How are you liking the G0495X Jointer so far?
I am looking at one for my shop.
Thanks


----------



## kelvancra (May 4, 2010)

As of this date, five years in, I am very happy with mine.

My original review: https://www.lumberjocks.com/reviews/6106


----------



## jywagner (Jul 12, 2013)

it's had been a very nice addition to my small hobby shop. Did lots of Oak and black walnut 600-700 board feet.

long bed really beneficial for longboards.


----------



## slharman1 (Sep 4, 2018)

Wow for such an old post i wasn't expecting a reply!
Thank you, I think I'll pull the trigger.

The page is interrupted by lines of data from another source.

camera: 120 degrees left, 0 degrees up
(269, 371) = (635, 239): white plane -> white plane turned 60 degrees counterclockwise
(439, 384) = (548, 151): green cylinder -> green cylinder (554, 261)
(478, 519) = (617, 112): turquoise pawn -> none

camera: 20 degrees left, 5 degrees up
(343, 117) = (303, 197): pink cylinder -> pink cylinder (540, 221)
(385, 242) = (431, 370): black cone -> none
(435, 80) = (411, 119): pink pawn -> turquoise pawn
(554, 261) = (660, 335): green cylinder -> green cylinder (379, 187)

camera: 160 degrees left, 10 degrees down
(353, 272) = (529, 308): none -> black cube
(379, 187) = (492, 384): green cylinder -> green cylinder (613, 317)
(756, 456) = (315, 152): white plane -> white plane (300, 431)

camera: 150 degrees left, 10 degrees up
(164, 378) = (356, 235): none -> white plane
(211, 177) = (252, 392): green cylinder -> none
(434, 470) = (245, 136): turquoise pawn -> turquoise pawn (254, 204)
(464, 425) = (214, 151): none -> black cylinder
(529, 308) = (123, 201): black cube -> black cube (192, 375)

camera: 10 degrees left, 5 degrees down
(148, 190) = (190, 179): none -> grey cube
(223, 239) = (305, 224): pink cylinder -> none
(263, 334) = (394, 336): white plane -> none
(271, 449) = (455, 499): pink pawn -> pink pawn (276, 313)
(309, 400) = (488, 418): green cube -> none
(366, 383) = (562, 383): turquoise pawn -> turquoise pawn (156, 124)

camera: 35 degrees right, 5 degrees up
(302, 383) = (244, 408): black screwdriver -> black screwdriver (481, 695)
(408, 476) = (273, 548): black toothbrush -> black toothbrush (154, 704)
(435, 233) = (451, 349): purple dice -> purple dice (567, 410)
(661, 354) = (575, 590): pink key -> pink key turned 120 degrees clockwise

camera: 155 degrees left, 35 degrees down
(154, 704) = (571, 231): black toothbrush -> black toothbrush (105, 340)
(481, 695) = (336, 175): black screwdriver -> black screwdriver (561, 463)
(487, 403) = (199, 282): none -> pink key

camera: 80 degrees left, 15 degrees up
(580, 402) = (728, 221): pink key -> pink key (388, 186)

> As of this date, five years in, I am very happy with mine.
> 
> My original review: https://www.lumberjocks.com/reviews/6106
> 
> - Kelly


----------



## slharman1 (Sep 4, 2018)

Again, Wow for such an old post i wasn't expecting a reply!
Thank you, I think I'll pull the trigger.


> it s had been a very nice addition to my small hobby shop. Did lots of Oak and black walnut 600-700 board feet.
> 
> long bed really beneficial for longboards.
> 
> - jywagner


----------



## Minnesotawood (Aug 10, 2015)

Did you use the powermatic mobile base with your jointer?


----------



## jywagner (Jul 12, 2013)

Yes, I used Powermatic mobile base


----------